03/AGO 2026
Jornalista responsável: Marcos Santos

Arthur ataca Bolsonaro e MS, na CNN, afirmando que estão em falta com Amazonas

Publicado em 01 de maio, 2020

Arthur ataca Bolsonaro e MS

Arthur ataca Bolsonaro e MS, em entrevista ao vivo na CNN, e diz que não precisa “ficar de rapapé” com general Pazuello, que acaba de assumir o segundo posto do ministério. Foto: Reprodução

O prefeito de Manaus, Arthur Virgílio, disse hoje (01/05) que o Ministério da Saúde (MS) está em falta com o Amazonas. Ele falou em entrevista à CNN brasileira. “O general Pazuello (segundo no MS) é do Amazonas. Sabe tudo do Amazonas. Não posso ficar ligando para ele e pedindo as coisas toda hora. É uma pessoa agradável, mas a burocracia está demorando demais. Daqui a pouco passa a emergência e teremos uma ‘sobre’ emergência”, afirmou.

Arthur fez duras críticas ao presidente Bolsonaro. “Estamos numa luta contra um inimigo preparado e lutando sem cabeça, sem o presidente. Ele deveria ter mais responsabilidade. Essa história de perguntarem dele sobre as mortes e ele responder que não é coveiro chega a ser desumana”, disse.

O prefeito voltou a se emocionar, quando relatou as mortes – e o enterro em vala coletiva – que estão ocorrendo em Manaus. O prefeito já havia dito, em entrevista ao jornal O Globo, que se o problema da Covid-19 demorar, vai recomendar o lockdown.

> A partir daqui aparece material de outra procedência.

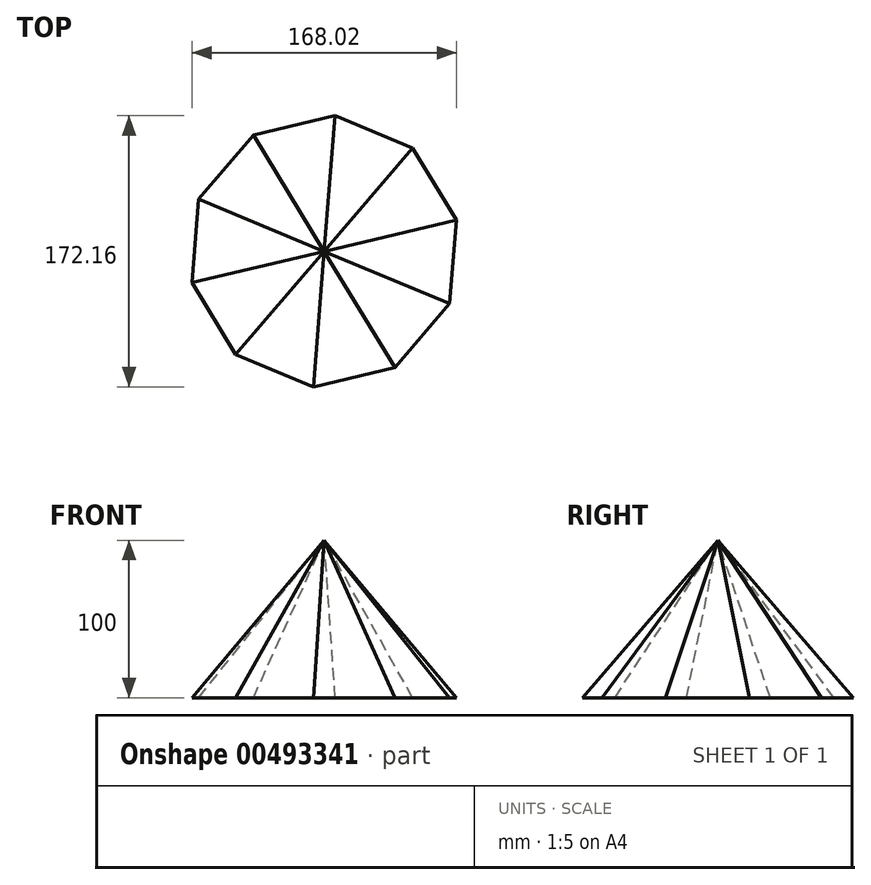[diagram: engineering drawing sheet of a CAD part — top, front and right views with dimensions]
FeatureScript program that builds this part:
annotation { "Feature Type Name" : "Feature", "Feature Type Description" : "" }
export const myFeature = defineFeature(function(context is Context, id is Id, definition is map)
    precondition{}
    {
        {
            var Q0;
            Q0=qCreatedBy(makeId("Top.planeOp"),FACE);
            var sketch = newSketch(context, id + "F0", { "sketchPlane" : qUnion([Q0])});
            skCircle(sketch, "E0.cCircle", {"center": v(0, 0) * mm, "radius": 86.35 * mm, "construction": true});
            skLineSegment(sketch, "E0.0", {"start": v(-79.72, 33.2) * mm, "end": v(-44.97, 73.72) * mm});
            skLineSegment(sketch, "E0.1", {"start": v(-44.97, 73.72) * mm, "end": v(6.95, 86.08) * mm});
            skLineSegment(sketch, "E0.2", {"start": v(6.95, 86.08) * mm, "end": v(56.21, 65.55) * mm});
            skLineSegment(sketch, "E0.3", {"start": v(56.21, 65.55) * mm, "end": v(84, 20) * mm});
            skLineSegment(sketch, "E0.4", {"start": v(84, 20) * mm, "end": v(79.72, -33.2) * mm});
            skLineSegment(sketch, "E0.5", {"start": v(79.72, -33.2) * mm, "end": v(44.97, -73.72) * mm});
            skLineSegment(sketch, "E0.6", {"start": v(44.97, -73.72) * mm, "end": v(-6.95, -86.08) * mm});
            skLineSegment(sketch, "E0.7", {"start": v(-6.95, -86.08) * mm, "end": v(-56.21, -65.55) * mm});
            skLineSegment(sketch, "E0.8", {"start": v(-56.21, -65.55) * mm, "end": v(-84, -20) * mm});
            skLineSegment(sketch, "E0.9", {"start": v(-84, -20) * mm, "end": v(-79.72, 33.2) * mm});
            skSolve(sketch);
        }
        {
            var Q0;
            Q0=qCreatedBy(makeId("Top.planeOp"),FACE);
            cPlane(context, id + "F1", {"entities" : qUnion([Q0]), "cplaneType" : CPlaneType.OFFSET, "offset" : 100 * mm, "width" : 150 * mm, "height" : 150 * mm});
        }
        {
            var Q0;
            Q0=qCreatedBy(id+"F1.planeOp",FACE);
            var sketch = newSketch(context, id + "F2", { "sketchPlane" : qUnion([Q0])});
            skPoint(sketch, "E1", {"position": v(0, 0) * mm});
            skSolve(sketch);
        }
        {
            var Q0;
            Q0=makeQuery(id+"F0.imprint","IMPRINT",FACE,{"disambiguationData":[TD([[makeQuery(id+"F0.imprint","IMPRINT",EDGE,{"derivedFrom":sQuery(id+"F0.wireOp",EDGE,"E0.0")}),-1.0]])]});
            var Q1;
            Q1=sQuery(id+"F2.wireOp",VERTEX,"E1");
            loft(context, id + "F3", {"sheetProfilesArray" : [{ "sheetProfileEntities" : qUnion([Q0]) }, { "sheetProfileEntities" : qUnion([Q1]) }]});
        }
    });
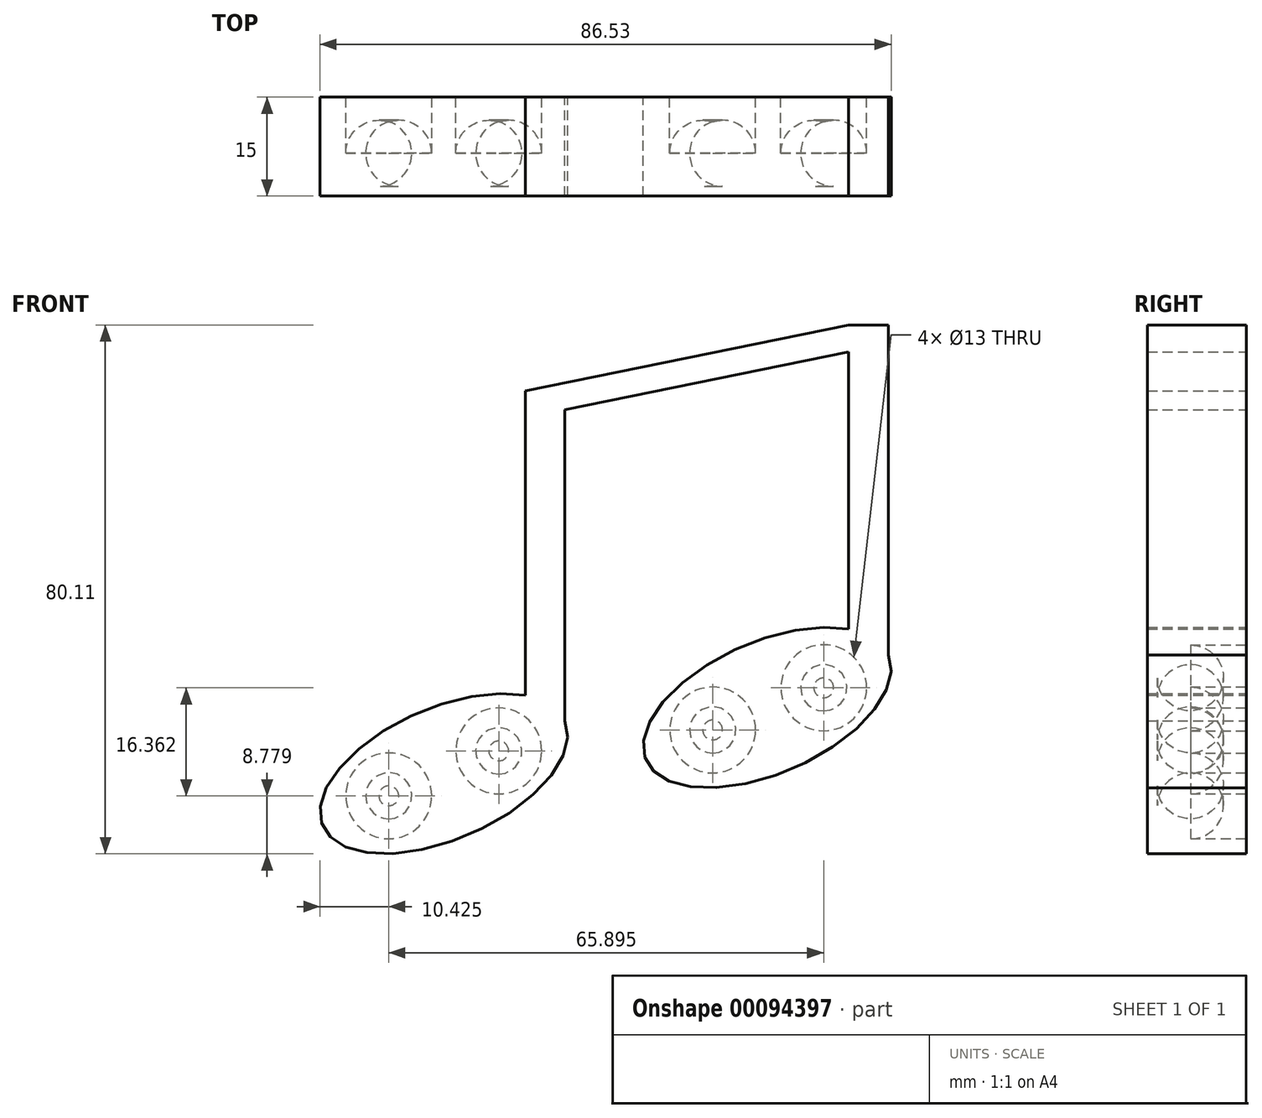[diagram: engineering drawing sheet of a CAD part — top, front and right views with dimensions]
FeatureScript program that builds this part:
annotation { "Feature Type Name" : "Feature", "Feature Type Description" : "" }
export const myFeature = defineFeature(function(context is Context, id is Id, definition is map)
    precondition{}
    {
        {
            var Q0;
            Q0=qCreatedBy(makeId("Front.planeOp"),FACE);
            var sketch = newSketch(context, id + "F0", { "sketchPlane" : qUnion([Q0])});
            skEllipse(sketch, "E0", {"center": v(0, 0) * mm, "majorRadius": 20 * mm, "minorRadius": 10 * mm, "majorAxis": v(-0.92, -0.4)});
            skLineSegment(sketch, "E1.bottom", {"start": v(18.35, 7.96) * mm, "end": v(12.35, 7.96) * mm});
            skLineSegment(sketch, "E1.top", {"start": v(18.35, 57.96) * mm, "end": v(12.35, 57.96) * mm});
            skLineSegment(sketch, "E1.left", {"start": v(18.35, 7.96) * mm, "end": v(18.35, 57.96) * mm});
            skLineSegment(sketch, "E1.right", {"start": v(12.35, 7.96) * mm, "end": v(12.35, 57.96) * mm});
            skPoint(sketch, "E2.endSnap0", {"position": v(18.35, 32.96) * mm});
            skEllipse(sketch, "E3", {"center": v(48.99, 10) * mm, "majorRadius": 20 * mm, "minorRadius": 10 * mm, "majorAxis": v(-0.92, -0.4)});
            skLineSegment(sketch, "E4.bottom", {"start": v(67.34, 17.96) * mm, "end": v(61.34, 17.96) * mm});
            skLineSegment(sketch, "E4.top", {"start": v(67.34, 67.96) * mm, "end": v(61.34, 67.96) * mm});
            skLineSegment(sketch, "E4.left", {"start": v(67.34, 17.96) * mm, "end": v(67.34, 67.96) * mm});
            skLineSegment(sketch, "E4.right", {"start": v(61.34, 17.96) * mm, "end": v(61.34, 67.96) * mm});
            skPoint(sketch, "E5.endSnap0", {"position": v(67.34, 42.96) * mm});
            skLineSegment(sketch, "E6", {"start": v(0, 0) * mm, "end": v(115.83, 0) * mm, "construction": true});
            skLineSegment(sketch, "E7", {"start": v(12.35, 57.96) * mm, "end": v(61.34, 67.96) * mm});
            skLineSegment(sketch, "E8", {"start": v(18.35, 55.1) * mm, "end": v(61.34, 63.88) * mm});
            skSolve(sketch);
        }
        {
            var Q0;
            {var subQ0=sQuery(id+"F0.wireOp",EDGE,"E1.bottom");Q0=makeQuery(id+"F0.imprint","IMPRINT",FACE,{"disambiguationData":[TD([[makeQuery(id+"F0.imprint","IMPRINT",EDGE,{"derivedFrom":subQ0}),1.0]])]});}
            var Q1;
            {var subQ0=sQuery(id+"F0.wireOp",EDGE,"E1.bottom");Q1=makeQuery(id+"F0.imprint","IMPRINT",FACE,{"disambiguationData":[TD([[makeQuery(id+"F0.imprint","IMPRINT",EDGE,{"derivedFrom":subQ0}),-1.0]])]});}
            var Q2;
            {var subQ1=sQuery(id+"F0.wireOp",EDGE,"E0");var subQ3=sQuery(id+"F0.wireOp",EDGE,"E1.right");var subQ4=makeQuery(id+"F0.imprint","INTERSECT",VERTEX,{"derivedFrom":[subQ1,subQ3]});Q2=makeQuery(id+"F0.imprint","IMPRINT",FACE,{"disambiguationData":[TD([[makeQuery(id+"F0.imprint","IMPRINT",EDGE,{"disambiguationData":[TD([[subQ4,1.0]])],"derivedFrom":subQ1}),-1.0]])]});}
            var Q3;
            {var subQ0=sQuery(id+"F0.wireOp",EDGE,"E1.top");Q3=makeQuery(id+"F0.imprint","IMPRINT",FACE,{"disambiguationData":[TD([[makeQuery(id+"F0.imprint","IMPRINT",EDGE,{"derivedFrom":subQ0}),1.0]])]});}
            var Q4;
            {var subQ0=sQuery(id+"F0.wireOp",EDGE,"E1.top");Q4=makeQuery(id+"F0.imprint","IMPRINT",FACE,{"disambiguationData":[TD([[makeQuery(id+"F0.imprint","IMPRINT",EDGE,{"derivedFrom":subQ0}),-1.0]])]});}
            var Q5;
            {var subQ0=sQuery(id+"F0.wireOp",EDGE,"E4.left");Q5=makeQuery(id+"F0.imprint","IMPRINT",FACE,{"disambiguationData":[TD([[makeQuery(id+"F0.imprint","IMPRINT",EDGE,{"derivedFrom":subQ0}),1.0]])]});}
            var Q6;
            {var subQ0=sQuery(id+"F0.wireOp",EDGE,"E4.top");Q6=makeQuery(id+"F0.imprint","IMPRINT",FACE,{"disambiguationData":[TD([[makeQuery(id+"F0.imprint","IMPRINT",EDGE,{"derivedFrom":subQ0}),1.0]])]});}
            var Q7;
            {var subQ0=sQuery(id+"F0.wireOp",EDGE,"E4.bottom");Q7=makeQuery(id+"F0.imprint","IMPRINT",FACE,{"disambiguationData":[TD([[makeQuery(id+"F0.imprint","IMPRINT",EDGE,{"derivedFrom":subQ0}),-1.0]])]});}
            var Q8;
            {var subQ0=sQuery(id+"F0.wireOp",EDGE,"E4.bottom");Q8=makeQuery(id+"F0.imprint","IMPRINT",FACE,{"disambiguationData":[TD([[makeQuery(id+"F0.imprint","IMPRINT",EDGE,{"derivedFrom":subQ0}),1.0]])]});}
            extrude(context, id + "F1", {"entities" : qUnion([Q0, Q1, Q2, Q3, Q4, Q5, Q6, Q7, Q8]), "depth" : 15 * mm});
        }
        {
            var Q0;
            Q0=makeQuery(id+"F1.opExtrude","CAP_FACE",FACE,{"disambiguationData":[OSD([sQuery(id+"F0.wireOp",EDGE,"E0"),sQuery(id+"F0.wireOp",EDGE,"E1.left"),sQuery(id+"F0.wireOp",EDGE,"E1.right"),sQuery(id+"F0.wireOp",EDGE,"E3"),sQuery(id+"F0.wireOp",EDGE,"E4.top"),sQuery(id+"F0.wireOp",EDGE,"E4.left"),sQuery(id+"F0.wireOp",EDGE,"E4.right"),sQuery(id+"F0.wireOp",EDGE,"E7"),sQuery(id+"F0.wireOp",EDGE,"E8")])],"isStart":true});
            var sketch = newSketch(context, id + "F2", { "sketchPlane" : qUnion([Q0])});
            skCircle(sketch, "E9", {"center": v(-57.55, 13) * mm, "radius": 6.5 * mm});
            skCircle(sketch, "E10", {"center": v(-40.72, 6.6) * mm, "radius": 6.5 * mm});
            skCircle(sketch, "E11", {"center": v(-8.32, 3.43) * mm, "radius": 6.5 * mm});
            skCircle(sketch, "E12", {"center": v(8.34, -3.37) * mm, "radius": 6.5 * mm});
            skLineSegment(sketch, "E13", {"start": v(0, 0) * mm, "end": v(40.51, -16.37) * mm, "construction": true});
            skLineSegment(sketch, "E14", {"start": v(0, 0) * mm, "end": v(0, 41.2) * mm, "construction": true});
            skSolve(sketch);
        }
        {
            var Q0;
            Q0=makeQuery(id+"F2.imprint","IMPRINT",FACE,{"disambiguationData":[TD([[makeQuery(id+"F2.imprint","IMPRINT",EDGE,{"derivedFrom":sQuery(id+"F2.wireOp",EDGE,"E9")}),1.0]])]});
            var Q1;
            Q1=makeQuery(id+"F2.imprint","IMPRINT",FACE,{"disambiguationData":[TD([[makeQuery(id+"F2.imprint","IMPRINT",EDGE,{"derivedFrom":sQuery(id+"F2.wireOp",EDGE,"E10")}),1.0]])]});
            var Q2;
            Q2=makeQuery(id+"F2.imprint","IMPRINT",FACE,{"disambiguationData":[TD([[makeQuery(id+"F2.imprint","IMPRINT",EDGE,{"derivedFrom":sQuery(id+"F2.wireOp",EDGE,"E11")}),1.0]])]});
            var Q3;
            Q3=makeQuery(id+"F2.imprint","IMPRINT",FACE,{"disambiguationData":[TD([[makeQuery(id+"F2.imprint","IMPRINT",EDGE,{"derivedFrom":sQuery(id+"F2.wireOp",EDGE,"E12")}),1.0]])]});
            extrude(context, id + "F3", {"entities" : qUnion([Q0, Q1, Q2, Q3]), "operationType" : NewBodyOperationType.REMOVE, "oppositeDirection" : true, "depth" : 13.5 * mm});
        }
        {
            var Q0;
            Q0=makeQuery(id+"F3.boolean.opBoolean","COPY",EDGE,{"derivedFrom":makeQuery(id+"F3.opExtrude","CAP_EDGE",EDGE,{"disambiguationData":[OSD([sQuery(id+"F2.wireOp",EDGE,"E10")])],"isStart":false})});
            var Q1;
            Q1=makeQuery(id+"F3.boolean.opBoolean","COPY",EDGE,{"derivedFrom":makeQuery(id+"F3.opExtrude","CAP_EDGE",EDGE,{"disambiguationData":[OSD([sQuery(id+"F2.wireOp",EDGE,"E9")])],"isStart":false})});
            var Q2;
            Q2=makeQuery(id+"F3.boolean.opBoolean","COPY",FACE,{"derivedFrom":makeQuery(id+"F3.opExtrude","CAP_FACE",FACE,{"disambiguationData":[OSD([sQuery(id+"F2.wireOp",EDGE,"E11")])],"isStart":false})});
            var Q3;
            Q3=makeQuery(id+"F3.boolean.opBoolean","COPY",FACE,{"derivedFrom":makeQuery(id+"F3.opExtrude","CAP_FACE",FACE,{"disambiguationData":[OSD([sQuery(id+"F2.wireOp",EDGE,"E12")])],"isStart":false})});
            fillet(context, id + "F4", {"entities" : qUnion([Q0, Q1, Q2, Q3]), "radius" : 5 * mm, "tangentPropagation" : true, "allowEdgeOverflow" : false});
        }
    });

Sobre o general Eduardo Pazuello, que acaba de assumir o segundo posto do MS, ele ficou entre afabilidade e cobrança. “Não tem muito que ter rapapé, nem abraço. Até porque abraço está proibido. (Pazuello) é uma pessoa agradável e um grande especialista em logística. Tenho muita estima pessoal por ele, mas minha estima maior é pelo povo de Manaus”, disse o prefeito. Ele cobrou a demora na ajuda do Governo Federal.

Arthur elogiou o Plano de Ajuda a Estados e Municípios, que deve ser votado amanhã (02/05). O plano foi costurado pelo presidente do Senado, Davi Alcolumbre, e o ministro da Economia, Paulo Guedes. “Tem que ter cuidado para não aumentar o déficit público. Não vejo razão para exagero. Eu me contentaria com o que vi aprovado ali, no Senado.”

 

Apelo mundial porque pico ainda vem

Arthur tem feito uma cruzada para alcançar os líderes dos países desenvolvidos. “Gravei vídeo para os líderes dos países do G-7 e os países ricos fora do G-20, como a Finlândia. Mostro o bem diário que o Estado do Amazonas, o que resta de verdade na Amazônia Brasileira, faz para o resto do mundo. Disse como podiam fazer, na prática, para ajudar o povo que protege o resto do mundo”, revelou. “É hora de os líderes fundamentais mostrarem a importância que a Amazônia tem para a humanidade”.

O prefeito disse que Manaus e o Amazonas ainda não atingiram o pico da Covid-19. “Por mim, ainda não estamos no pico. O pico ainda vem aí. Temos que esperar mais sofrimento, para podermos respirar. Depois de tudo isso, o povo, que não podemos enganar, precisa saber e saibamos: depois vem uma mega recessão mundial, com reflexos especiais em alguns países, como o Brasil”.

O Brasil, segundo Arthur, deveria fazer micros reformas, para preparar o País. “É hora de declarar a independência do Banco Central, que, como senador, foi projeto meu. O ministro Guedes precisa fazer um road show mundial, para restaurar a credibilidade do Brasil, que teve o seu grau de risco agravado”, enfatizou.

 

Manaus

Arthur falou sobre a situação de Manaus. “Temos uma situação fiscal saneada. Saímos de 4% de esgotamento sanitário e hoje estamos em 22%. A empresa (de água) atual é sócia do Banco Mundial e do Banco Soberano de Cingapura. Não pode brincar porque isso traria problemas sérios para eles”, afirmou.

O prefeito enfatizou a necessidade de moradia popular, na capital amazonense. Deixou claro, também, que o tráfico de drogas é um dos maiores problemas.

“A participação do tráfico de drogas é muito expressiva, se intrometendo nas coisas normais da cidade. Instalam invasões para montar comércio. Devastaram área, no rio Tarumã, porque queriam a margem. Os tradicionais invasores, pobres, foram atrás de casa própria e o tráfico de uma área de escoamento. Cheguei a tirar essa invasão, com a ajuda do Governo do Estado, mas até hoje eles estão lá”, disse. “Cada invasão eleva a exigência de drenagem e cria outras necessidades, numa cidade pobre como Manaus”, concluiu.